Der Tag beginnt verheißungsvoll mit einem strahlend blauem Himmel.
Wir, die Attraktion, zwischen den Dauercampern, werden gegrüßt und für unsere Wanderlust mit einem Daumen hoch beglückwünscht.
Der Weg ist weiterhin ausgezeichnet gekennzeichnet. (Fast) keine Abzweigung ohne das rote „N“ auf weißem Hintergrund. Entweder an Bäume gemalt, als Sticker um Metallpfosten geklebt oder auf einem großen Wegweiser gedruckt. Mittlerweile ist der steile Anstieg am Morgen zum running gag geworden. Die Beine sind noch nicht ganz warm und schon geht es erstmal 100 Meter den Berg hinauf.
Der Weg sonst ist einfach. Breite Forstwege, moosige Bäume und weicher Boden. Mein einziges „Problem“: kein Netz. Mein Handy kämpft mit einem kleinen Balken, welche bald ganz verschwunden ist. Nicht, dass ich zwischendurch surfen muss, aber der Blick auf die Wetter App und Google Maps sind durchaus hilfreich. Die Komoot Karten habe ich vorher zum Glück alle heruntergeladen.
Unser nächster Campingplatz wird ein Jugendzeltplatz am Stausee sein. Zum Bezahlen sollen wir auf dem Weg dorthin, am Privathaus des Verwalters vorbeikommen. Wie sich herausstellt, ist dieser Besitzer einer lokalen Molkerei inklusive SB-Automaten und Hofladen. Über sowas freue ich mich auf einer Wanderung immer besonders. Bevor es aber ans Einkaufen geht, wollen wir das Planerische erledigen und machen uns, an der Molkerei vorbei, auf der Suche nach besagtem Wohnhaus. Ich will gerade klingeln, als uns eine ältere Dame die Tür öffnet. Ich berichte von unserem Anliegen und dass das so mit ihrem Mann abgesprochen sei. Sie ist skeptisch, er nicht da. Normalerweise lassen sie nämlich keine Einzelpersonen auf den Zeltplatz und es kostet regulär 60 €. Mit ihm vereinbart waren 10 € pro Person. Nachdem ich ihr, trotz Offline Modus, zum Glück, die Mail ihres Mannes vorlesen kann, ist die Sache geritzt. Auf zum Shoppen. 4 frische Brötchen, frische Dips, ein kleiner Hartkäse und 2 Pöttchen Pfirsich-Maracuja Sahnequark sind unsere Beute. Für einen ersten Snack vor Ort bleibt leider keine Zeit. Der Regen sitzt uns mal wieder im Nacken. Wir ziehen das Tempo an.
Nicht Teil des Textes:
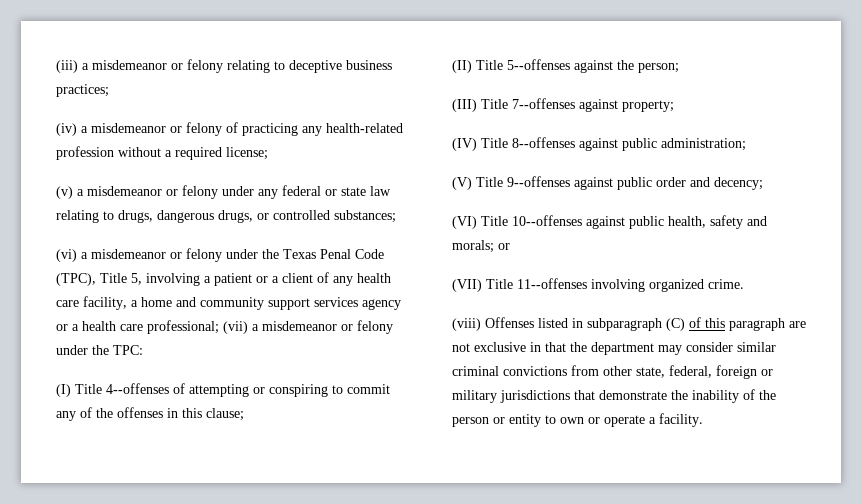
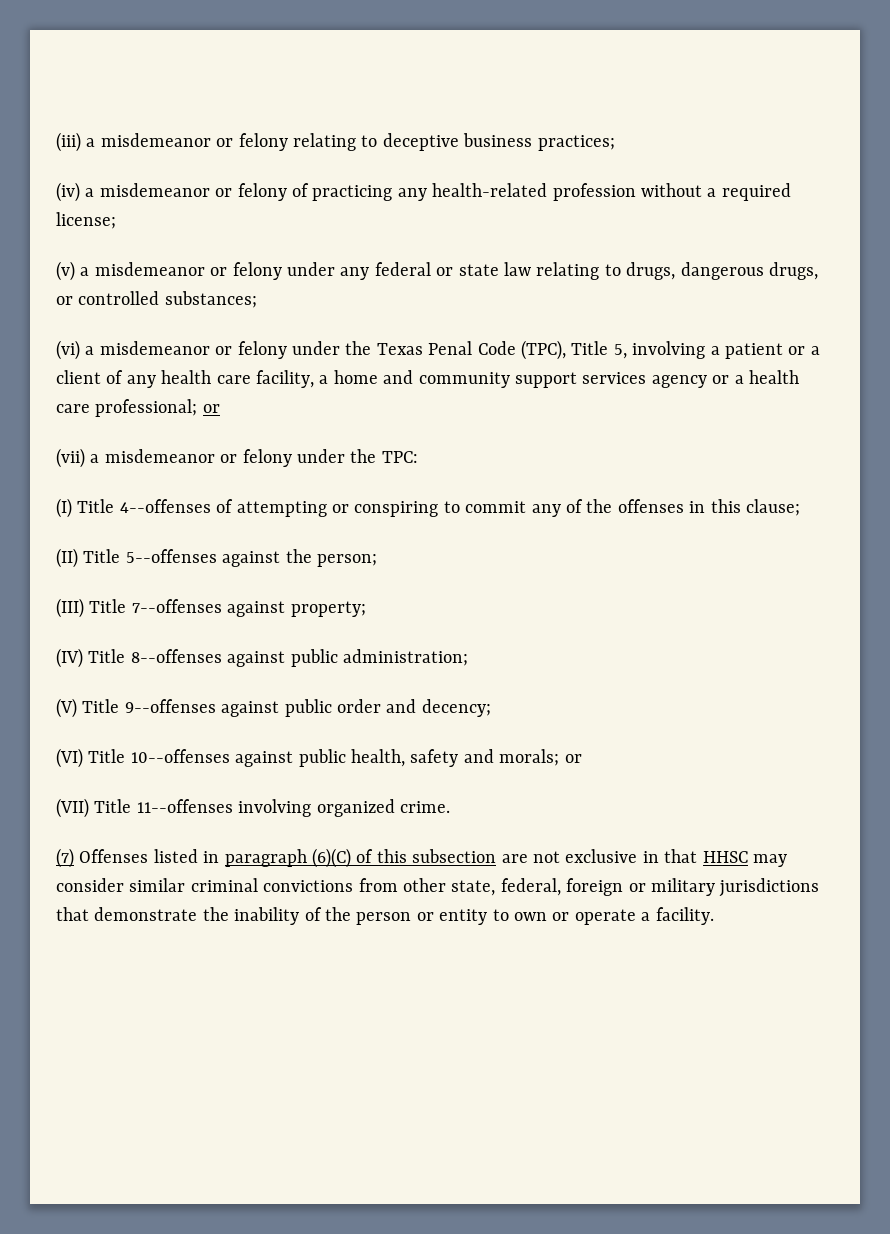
(219, 327) none -> [202,404,220,413] or //
[452,318,481,331] (viii) -> [56,848,74,868] (7)
[587,318,685,331] subparagraph (C) -> [224,848,351,868] paragraph (6)(C)
[729,318,785,331] paragraph -> [412,849,497,863] subsection
[570,342,654,355] the department -> [702,851,748,863] HHSC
Oberhalb des Stausees hören wir durch den Wald schon laute Stimmen vieler Jugendlicher. Ein kleines inneres und äußeres Stöhnen entweicht uns. Mittlerweile setzt zudem leichter Niesel ein.
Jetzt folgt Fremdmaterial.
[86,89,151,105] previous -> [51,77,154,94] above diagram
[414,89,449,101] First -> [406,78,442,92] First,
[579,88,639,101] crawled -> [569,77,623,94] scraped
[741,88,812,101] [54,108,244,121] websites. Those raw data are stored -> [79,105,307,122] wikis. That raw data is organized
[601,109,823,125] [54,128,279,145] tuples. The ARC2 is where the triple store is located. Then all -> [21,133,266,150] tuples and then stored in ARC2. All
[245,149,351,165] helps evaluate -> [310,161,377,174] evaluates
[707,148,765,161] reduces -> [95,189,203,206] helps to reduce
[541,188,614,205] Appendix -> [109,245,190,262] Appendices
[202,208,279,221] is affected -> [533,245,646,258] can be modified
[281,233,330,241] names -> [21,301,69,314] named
Wir finden den Zeltplatz verlassen vor. Die Truppe ist noch auf dem See unterwegs. Es gibt einen großen Holzunterstand mit Bierzeltgarnituren und gegenüber befinden sich in einem weiteren Holzverschlag scheinbar Toiletten und Duschen. Vorne vor sind Waschbecken mit Wasserleitungen. Wir gehen daran vorbei und überlegen, wo wir unsere Zelte aufbauen wollen. Der Regen wird stärker. Am Rand des Platzes und in sicherer Entfernung zu den anderen Zelten steht ein schöner großer Baum. Nach kurzer Begutachtung, mögliche herunterfallende Äste und so, nutzen wir diesen als Regenschutz und für etwas Privatsphäre.
Gegessen wird heute unterm Tarp, begleitet von einer Mischung aus Gangster Rap, arabischer Musik, echt guter 80er-Songs und der deutschen Nationalhymne, plus natürlich etlichen 15-Jährigen im Stimmbruch, die sich die Seele aus dem Leib brüllen, weil Joel doch endlich mit in den Wald kommen soll. „Aber nur Totholz sammeln“, kommt es von der Betreuerin hinterher. Irgendwann wird zu zweit sitzend unterm Tarp zu ungemütlich. Endlich liegen, eine Wohltat. An diesem Abend schaffe ich es das schon erwähnte Buch „Das Café am Rande der Welt“ durchzulesen. Eine absolute Empfehlung für jeden.
Kurzzusammenfassung: John strandet gestresst in einem kleinen Café und wird mit den Fragen „Warum bist du hier“, „Hast du Angst vor dem Tod?“ Und „Führst du ein erfülltes Leben?“ konfrontiert.